Giedraitis, V., Glaser, A., Sarajarvi, T., Brundin, R., Gunnarsson, M. D., Schjeide, B. M., et al. (2010). CALHM1 P86L polymorphism does not alter amyloid-beta or tau in cerebrospinal fluid. Neuroscience Letters, 469(2), 265-267. doi:10.1016/j.neulett.2009.12.011.


Zitierlink: http://hdl.handle.net/11858/00-001M-0000-0010-7C0E-3
Zusammenfassung
Recently, the P86L alteration in CALHM1 (calcium homeostasis modulator-1) was reported to be associated with Alzheimer's disease (AD). Moreover, the risk allele increased amyloid-beta (A beta) levels in conditioned media from cultured cells.

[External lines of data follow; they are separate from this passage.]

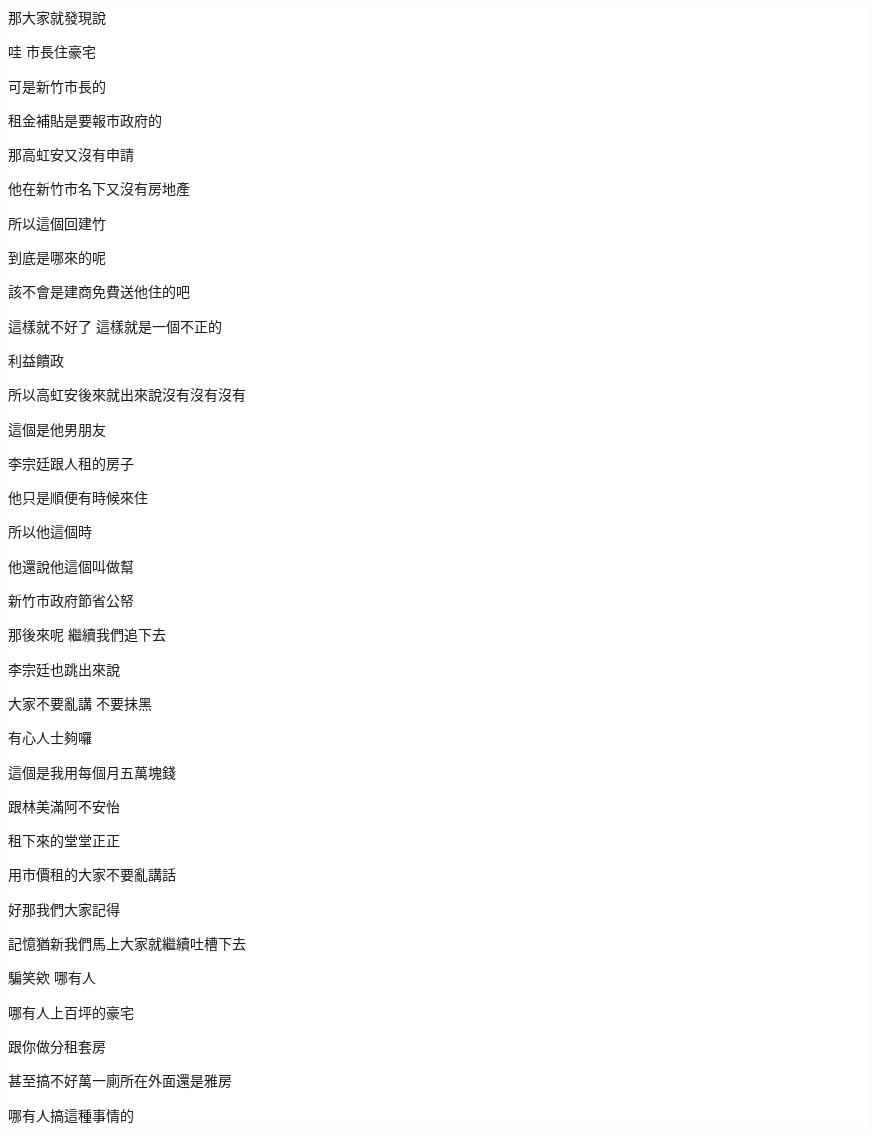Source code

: 那大家就發現說

哇 市長住豪宅

可是新竹市長的

租金補貼是要報市政府的

那高虹安又沒有申請

他在新竹市名下又沒有房地產

所以這個回建竹

到底是哪來的呢

該不會是建商免費送他住的吧

這樣就不好了 這樣就是一個不正的

利益饋政

所以高虹安後來就出來說沒有沒有沒有

這個是他男朋友

李宗廷跟人租的房子

他只是順便有時候來住

所以他這個時

他還說他這個叫做幫

新竹市政府節省公帑

那後來呢 繼續我們追下去

李宗廷也跳出來說

大家不要亂講 不要抹黑

有心人士夠囉

這個是我用每個月五萬塊錢

跟林美滿阿不安怡

租下來的堂堂正正

用市價租的大家不要亂講話

好那我們大家記得

記憶猶新我們馬上大家就繼續吐槽下去

騙笑欸 哪有人

哪有人上百坪的豪宅

跟你做分租套房

甚至搞不好萬一廁所在外面還是雅房

哪有人搞這種事情的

Therefore, we hypothesized that CALHM1 P86L may modulate A beta or tau levels in cerebrospinal fluid (CSF). Nearly 200 individuals with AD or other cognitive disorders were included for CSF analysis and CALHM1 genotyping. No significant differences in CSF levels of A beta 42, tau or phospho-tau were found across the various CALHM1 genotypes. In conclusion, we found no evidence that CALHM1 P86L is associated with altered CSF levels of the investigated AD biomarkers.